The government has today (19 October) released its Net Zero Strategy, setting out policies and proposals for decarbonising all sectors of the UK economy to meet the UK’s net zero target by 2050.
Our academic experts at Oxford Net Zero have been responding to the policy announcements outlined in the strategy.
On disposal of carbon dioxide
Professor Myles Allen, Director of Oxford Net Zero, said (quoted in The Guardian):
“We have to stop fossil fuels from causing global warming before the world stops using fossil fuels. Finally, the government seems to be acknowledging this obvious fact and belatedly investing in safe and permanent disposal of carbon dioxide so we can stop dumping it into the atmosphere. Depressingly, however, they still assume it can be done by subsidising carbon capture and a reformed emission trading system.
“It can’t: taxpayers’ money won’t last forever and by the time emission permits become expensive enough to make carbon capture worthwhile, it’ll be too little, too late. We have to make safe carbon dioxide disposal a licensing requirement for the continued extraction and import of fossil fuels. Outsiders with as diverse views as the Onward think tank and the All-Party Parliamentary Group on Net Zero understand this: it’s a shame the civil service just don’t want to know.”
On removing greenhouse gases from the air
Dr Steve Smith, Executive Director of Oxford Net Zero, said:
“One of the genuinely new things in this strategy is an approach to greenhouse gas removal – not just cutting emissions but taking them back out of the air. This is something we are going to need to reach net zero, alongside cutting down on emissions as much as possible. It’s a good step forward – perhaps even world-leading – but there is much more to do.”

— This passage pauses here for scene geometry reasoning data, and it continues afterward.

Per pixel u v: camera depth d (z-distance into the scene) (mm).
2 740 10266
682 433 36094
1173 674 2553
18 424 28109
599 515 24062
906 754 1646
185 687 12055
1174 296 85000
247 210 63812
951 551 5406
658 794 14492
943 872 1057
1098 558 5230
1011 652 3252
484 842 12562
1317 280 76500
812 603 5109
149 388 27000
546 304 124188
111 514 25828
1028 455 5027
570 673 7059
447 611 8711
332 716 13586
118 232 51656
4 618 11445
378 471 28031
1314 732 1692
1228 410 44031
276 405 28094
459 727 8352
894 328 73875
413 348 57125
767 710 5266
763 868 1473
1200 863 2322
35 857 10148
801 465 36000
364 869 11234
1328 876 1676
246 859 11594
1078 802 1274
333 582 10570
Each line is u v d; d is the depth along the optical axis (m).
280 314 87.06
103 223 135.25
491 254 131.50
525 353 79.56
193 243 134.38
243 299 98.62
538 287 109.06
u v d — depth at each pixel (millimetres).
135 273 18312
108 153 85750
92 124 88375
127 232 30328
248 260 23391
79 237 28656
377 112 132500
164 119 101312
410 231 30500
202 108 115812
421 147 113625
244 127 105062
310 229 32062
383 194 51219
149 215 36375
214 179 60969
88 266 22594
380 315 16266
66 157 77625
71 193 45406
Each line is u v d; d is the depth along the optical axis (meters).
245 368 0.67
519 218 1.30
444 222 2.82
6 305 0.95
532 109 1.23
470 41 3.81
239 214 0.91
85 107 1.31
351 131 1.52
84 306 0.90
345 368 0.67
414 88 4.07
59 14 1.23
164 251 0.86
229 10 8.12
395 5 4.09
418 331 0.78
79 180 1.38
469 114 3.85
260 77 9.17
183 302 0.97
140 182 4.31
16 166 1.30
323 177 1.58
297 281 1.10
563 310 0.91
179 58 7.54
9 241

On energy demand for cooling
Dr Radhika Khosla, Associate Professor, said:
“A key piece of achieving net zero is identifying and managing areas of energy demand. The net zero strategy misses a growing area of energy consumption which is the increased demand for cooling in the commercial and domestic sectors as extreme heat continues to rise in the UK. Along with F-gases mitigation, which is necessary, there are crucial energy efficiency and passive energy approaches to cooling which are needed to manage the increasing shift in cooling demand which the strategy does not shed much light on.”